Is it possible to add stemming in a text_exact field

classic Classic list List threaded Threaded
4 messages Options
Reply | Threaded
Open this post in threaded view
|

Is it possible to add stemming in a text_exact field

dhaneshsr
Hello,
I'm facing an issue with stemming.
My search query is "restaurant dubai" and returns  results.
If I search "restaurants dubai" it returns no data.

How to stem this keyword "restaurant dubai" with "restaurants dubai" ?

I'm using a text exact field for search.

<field name="business_locality" type="text_exact" required="true"
multiValued="true" omitNorms="false" omitTermFreqAndPositions="false"/>

Here is the field definition

    <fieldType name="text_exact" class="solr.TextField"
positionIncrementGap="100">
        <analyzer type="index">
           <tokenizer class="solr.KeywordTokenizerFactory" />
           <filter class="solr.LowerCaseFilterFactory" />
           <filter class="solr.TrimFilterFactory" />
           <filter class="solr.PorterStemFilterFactory"/>
        </analyzer>
        <analyzer type="query">
          <tokenizer class="solr.KeywordTokenizerFactory" />
          <filter class="solr.LowerCaseFilterFactory" />
          <filter class="solr.TrimFilterFactory" />
          <filter class="solr.PorterStemFilterFactory"/>
       </analyzer>
    </fieldType>

Is there any solutions without changing the tokenizer class.




Dhanesh S.R

--
IMPORTANT: This is an e-mail from HiFX IT Media Services Pvt.

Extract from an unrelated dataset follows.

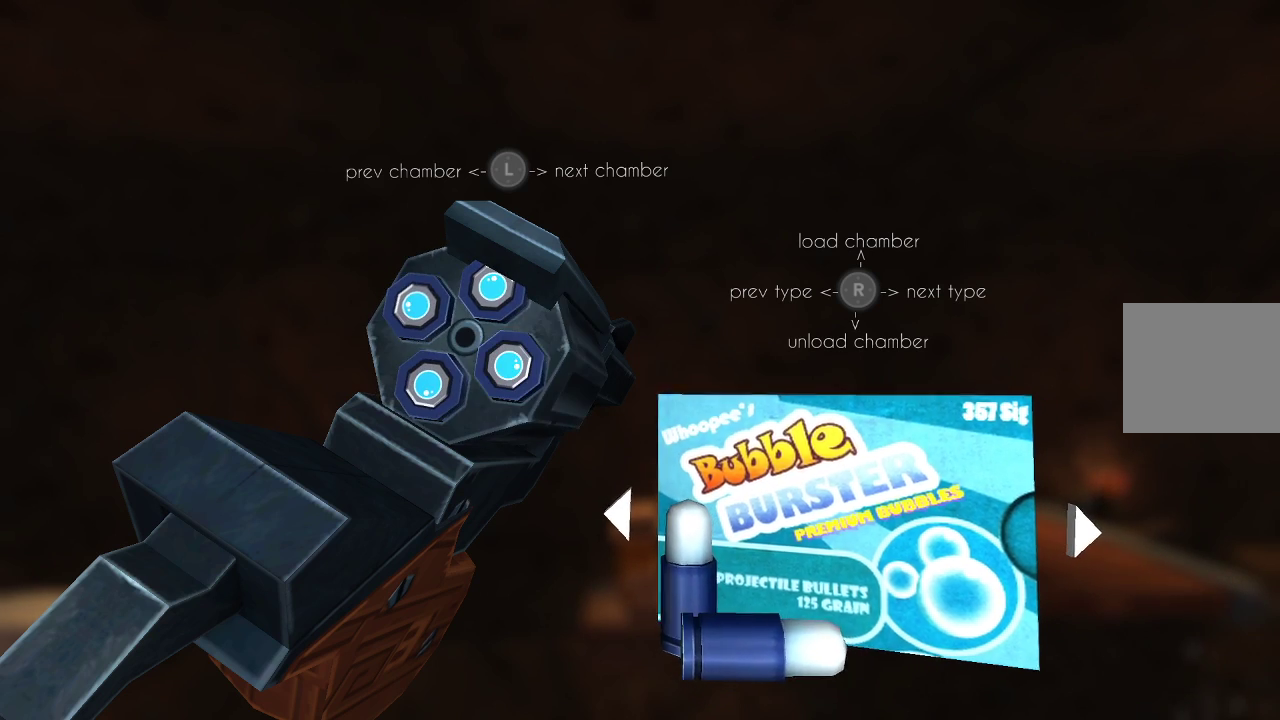
{"buttons": [], "left_stick": "center", "right_stick": "center", "events": [[67, "CIRCLE", "down"], [200, "CIRCLE", "up"]]}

Ltd. Its
content are confidential to the intended recipient. If you are not the
intended recipient, be advised that you have received this e-mail in error
and that any use, dissemination, forwarding, printing or copying of this
e-mail is strictly prohibited. It may not be disclosed to or used by anyone
other than its intended recipient, nor may it be copied in any way. If
received in error, please email a reply to the sender, then delete it from
your system.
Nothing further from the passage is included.